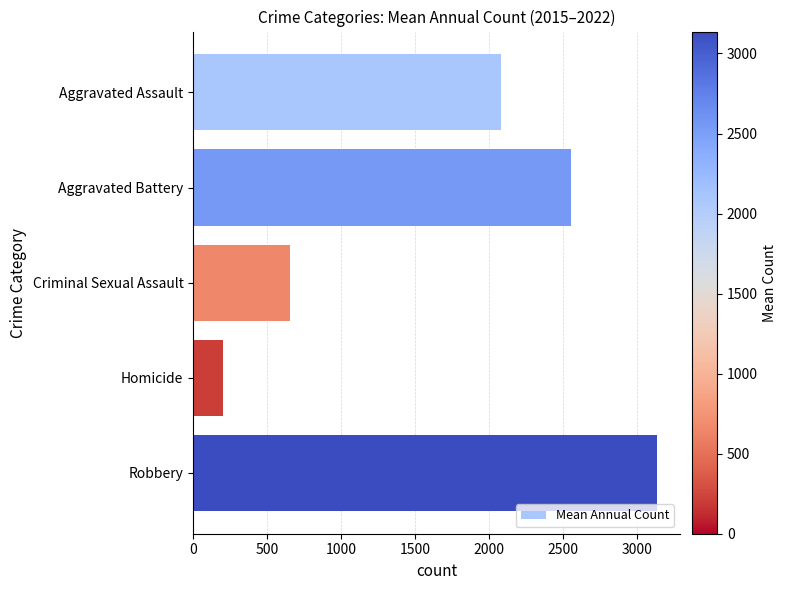

Between Criminal Sexual Assault and Aggravated Assault, which is larger?

Aggravated Assault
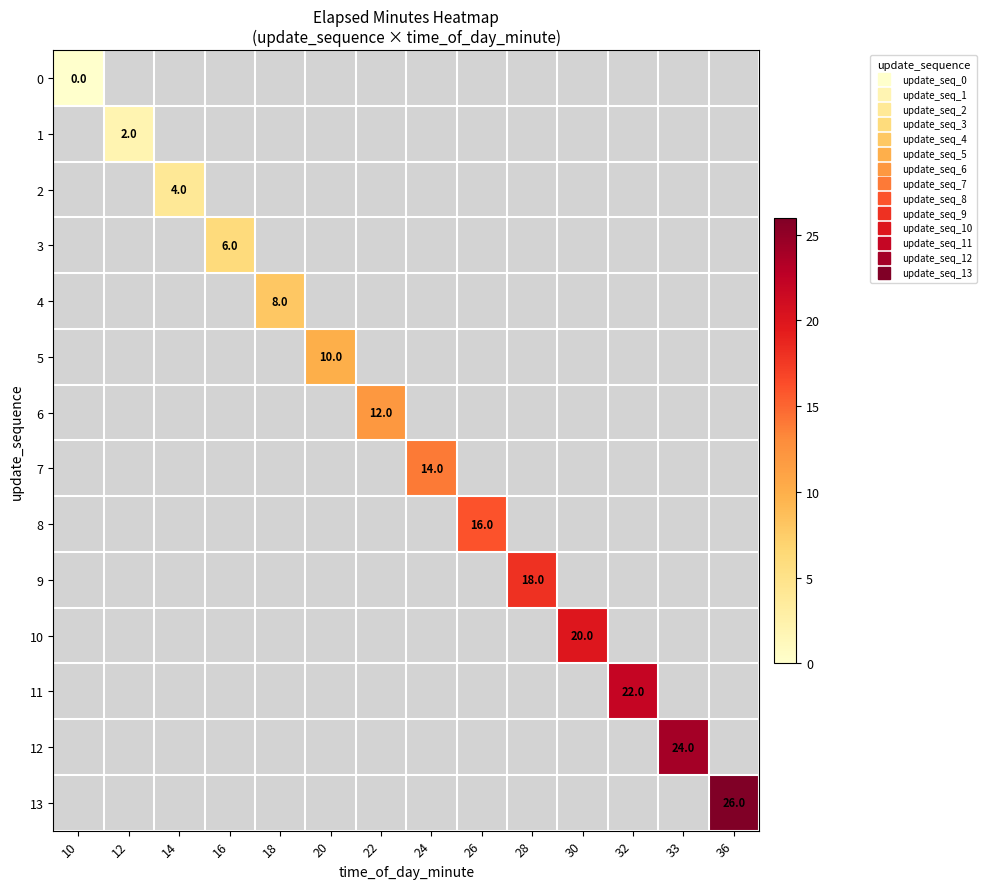

List the series in order of their peak value, lowest first.

0, 1, 2, 3, 4, 5, 6, 7, 8, 9, 10, 11, 12, 13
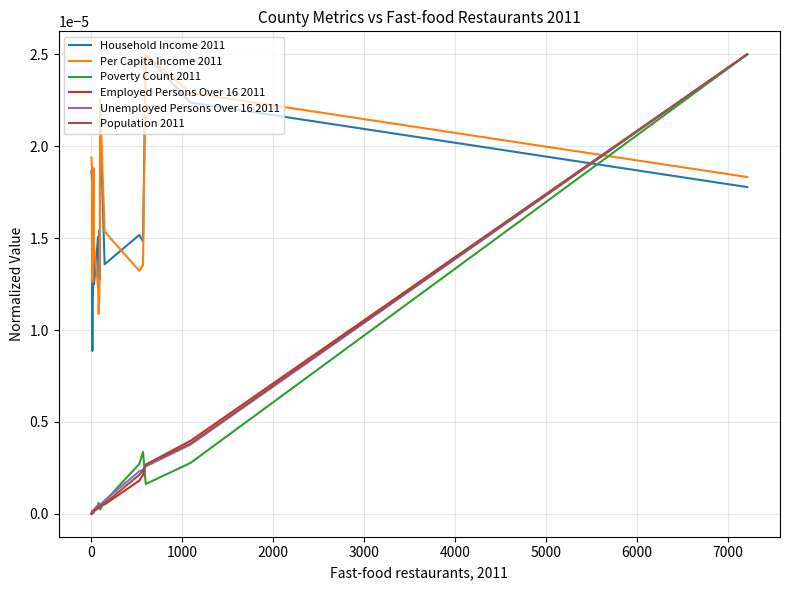

Is this an area chart (filled region under the line)?

No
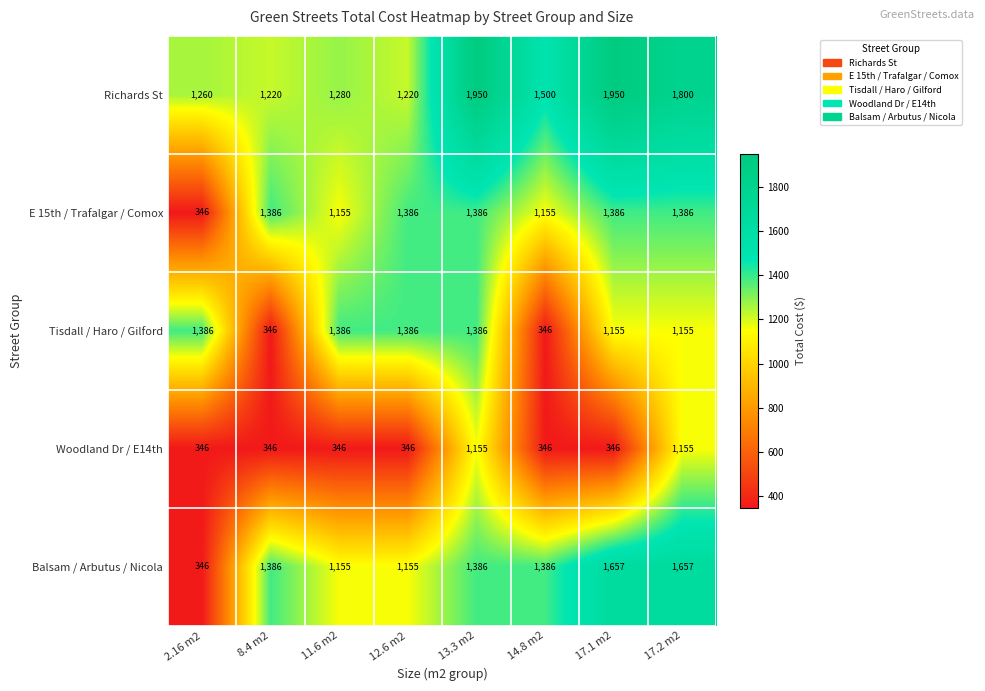

The Richards St series shows 643 at 2.16 m2. True or false?

False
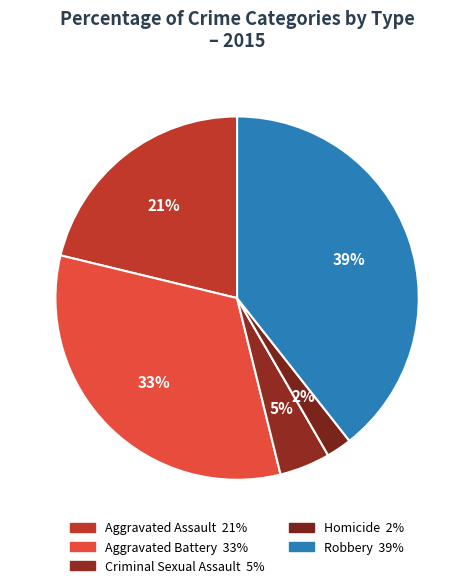

To the nearest percent, what portion does Aggravated Battery represent?

33%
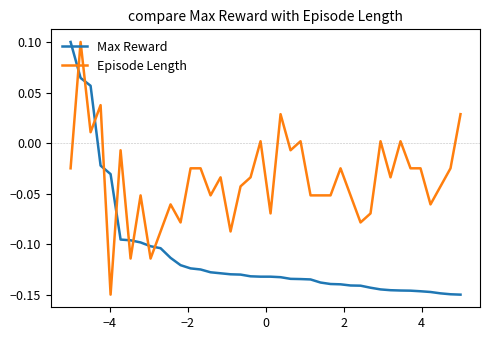

Rank the series by their average value, from lowest to highest.

Max Reward, Episode Length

Work task
Rewrite all the records, changing every "series" to "data set" and leaving everything else as it is. Omit the pictures.

Result of this exercise
Between Criminal Sexual Assault and Aggravated Assault, which is larger?

Aggravated Assault

List the data set in order of their peak value, lowest first.

0, 1, 2, 3, 4, 5, 6, 7, 8, 9, 10, 11, 12, 13

Is this an area chart (filled region under the line)?

No

The Richards St data set shows 643 at 2.16 m2. True or false?

False

To the nearest percent, what portion does Aggravated Battery represent?

33%

Rank the data set by their average value, from lowest to highest.

Max Reward, Episode Length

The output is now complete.